票読みで足りない議会で憲法修正第13条の成立に向けて、反対派への説得工作、共和党内の不満分子の抑え込み、南北戦争の終結のために憲法第13条が必要だという主張とそれに反する南部連合軍和平交渉使節をめぐる情報の操作といった、政治の場面での妥協と権謀術数がこの作品の軸となっています。理想・理念を貫いているように見える政策でも、シンプルな理想を語るだけでは実現することはできず、多くの妥協と強い意志に裏打ちされた工作が必要だというメッセージです。そしてそれは政治の場面のみならず、多くの人の協力や多くの人との交渉が必要な仕事・プロジェクトでも共通することで、そういったビジネス誌記事っぽい教訓話として見ることもできます。
さらにこの作品では、政治活動のためのパーティー中に体調が悪いと言っていた息子が死亡し、それを悲嘆するとともになじり、長男のロバートは絶対従軍させるなと言い募る妻メアリー・トッド(サリー・フィールズ)、若者の大半が従軍する中で自分だけが従軍しないではいられないと反発するロバート(ジョセフ・ゴードン=レヴィッド)への対応に悩まされる家庭人としてのリンカーンも描かれています。政治家たちとの折衝、妻や長男との摩擦に疲れ、幼い末子タッドが最も気が休まる相手というリンカーンの様子は、中年男にとっては共感するというか身につまされるところです。

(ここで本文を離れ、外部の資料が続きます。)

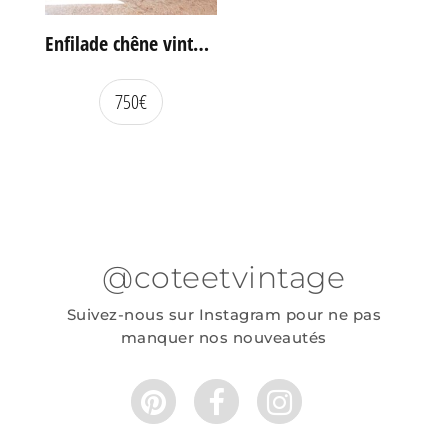
Enfilade chêne vintage portes coulissantes
750
€
@coteetvintage
Suivez-nous sur Instagram pour ne pas
manquer nos nouveautés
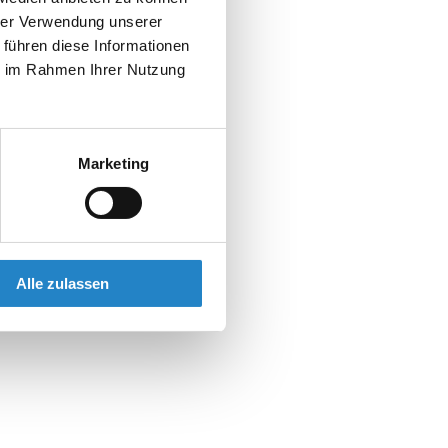
hrer Verwendung unserer
 führen diese Informationen
ie im Rahmen Ihrer Nutzung
Marketing
Alle zulassen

アメリカ人にとっては、人気のある歴史上の偉人の実像に迫るという関心で見る映画となるでしょうが、日本では、スピルバーグの名前やアカデミー主演男優賞のニュースだけで見に来る客(それが大部分かも)を除けば、ビジネスでの交渉ごとを家族との軋轢に悩みながら進める男の物語として中年男の気概と悲哀を感じさせる映画として見られる作品かなと思います。
リンカーンとは別に、この作品で異彩を放っているのが、共和党の奴隷解放急進派のスティーブンスです。黒人と白人は同じ人間であり、いかなる場面でも差別されてはならないという長年の主張を、憲法修正第13条を通すために、引っ込めて、奴隷解放のみで足り参政権は主張していないと演説します。理念こそ重要なはずの急進派が老練さを見せる場面に、むしろすがすがしさを感じさせるのは、展開の巧みさ故でしょうか。このスティーブンスと黒人メイドの関係がまたいい感じで、その点からもスティーブンスの存在感がありました。